A mãe pesca o fragmento de diálogo entre os filhos. Os dois estão desenhando juntos, no quarto do mais velho. Sem interromper a atividade, o caçula diz não entender o motivo dessa cisma. “Por que alguém teria umbigofobia?”, questiona.
“O nome certo é onfalofobia”, corrige o outro. Na opinião dele, o pavor aos umbigos era relativamente fácil de administrar. Bastava evitar lugares em que as pessoas ficam sem camisa, como no clube ou em praias. “Tem fobia que parece surreal. Já ouviu falar das pessoas que têm horror a palíndromos?”, diz.
– O que é isso? – quer saber o pequeno, curioso.
Com cuidado para não desmerecer o mais novo, o adolescente explica ter aprendido sobre palíndromos na aula de português. “Pelo que entendi, são palavras que podem ser lidas de trás para frente, sem alterar o sentido”, define. Alguns dos exemplos seriam osso, arara, anilina. O mais absurdo é que esse tipo de fobia leva o nome de aibofobia, que por sinal é um palíndromo.
“Tem também a fobia de inseto”, comenta a mãe, tentando ser incluída no bate-papo.
Os dois se entreolham, cúmplices. Nem escondem o tédio em relação ao comentário antiquado, coisa de gente nascida no século passado, época em que nem existia internet. Agora é dife- rente. Com um clique no mouse, brotam milhares de informações na tela, úteis e inúteis. Entre as insetofobias mais conhecidas estão as que envolvem aranhas e baratas.
“A babá de vocês tinha verdadeiro pavor a bicho-pau que, segundo ela, dava azar”, observa ela, enquanto dobra um cobertor. Aproveita a chance para citar O dilema do bicho-pau, do saudoso escritor de livros infantis Angelo Machado. O livro conta a história de um inseto que se disfarça de graveto para escapar dos predadores. Talvez ela esteja enganada, mas a obra do biólogo não faz referências ao mau agouro trazido pelo inseto.
– Será que existe formigofobia? – brinca o pequeno, divertido.
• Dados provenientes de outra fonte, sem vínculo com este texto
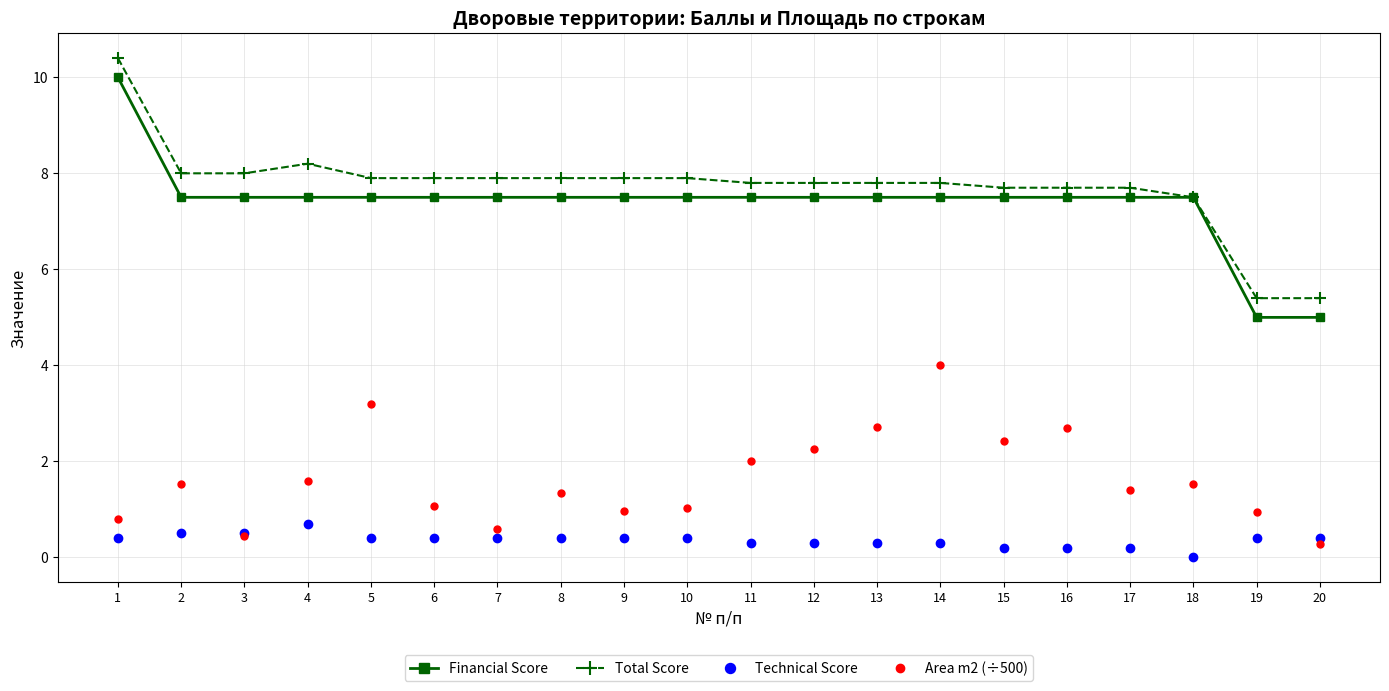

What is the value of the Total Score point at the 18th from the left?

7.5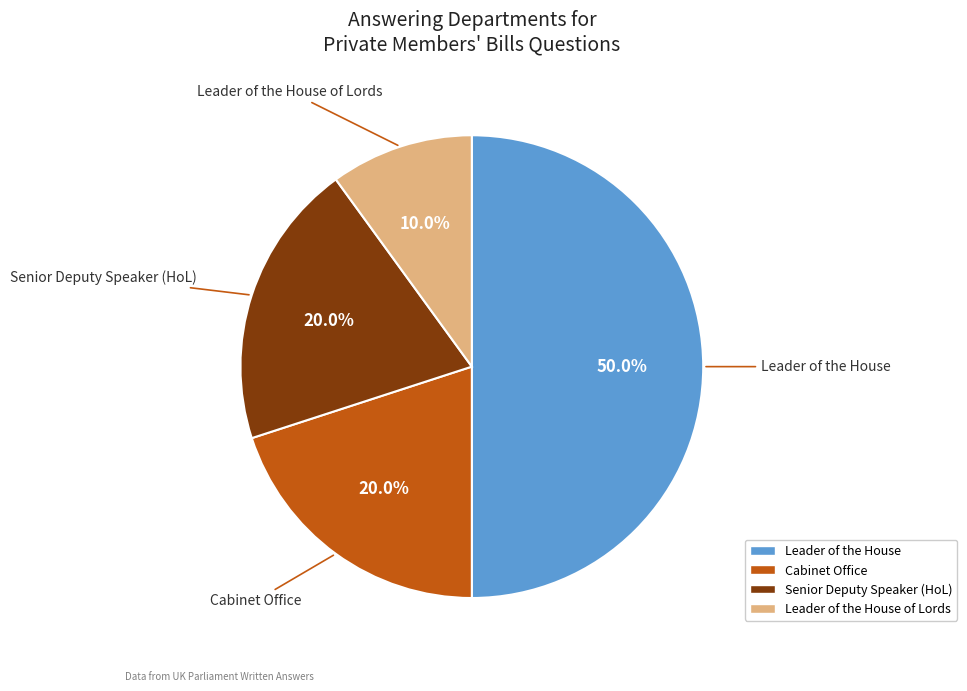

How many segments does this pie chart have?

4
Segundo ele, deve ser difícil a vida da pessoa que sofre desse mal, levando em consideração o fato de que as formigas estão por toda parte. Todos riem. Quando o tema das fobias ameaça esfriar, o adolescente resgata um tal medo de palavras grandes, denominado hipopoto- monstrosesquipedaliofobia. “Quem tem essa fobia não consegue nem dizer o nome dela”, comenta o irmão mais velho.
– Sério isso?! Você não está inventando isso, está?, duvida a mãe. Chega a pensar em tirar a prova no Google, mas controla o impulso. O ato colocaria em risco aquele raro momento de distração entre irmãos, sem a interferência dos eletrônicos.
O adolescente nem reage ao questionamento. Continua concentrado, desenhando a figura de um personagem de anime. O silêncio abre espaço para o surgimento da mãe moralista, repressora. Era dever dela alertar os filhos de que fobia não é brincadeira. As vítimas sofrem muito, a ponto de ficar paralisadas pelo medo, incapazes de andar de avião ou dirigir automóveis. Para casos como esses, há simuladores de voos e de pilotagem de carros no próprio computador, que ajudam o paciente a ir se familiarizando com o uso desses meios de transporte.
Na verdade, não há necessidade de se ter uma moral das histórias. Basta o lembrete de que, para ganhar uma dose extra de energia, converse com uma criança. Se ela se interessar por você, é garantia de receber uma tirada inédita, uma adivinhação ou piada. Leveza pura.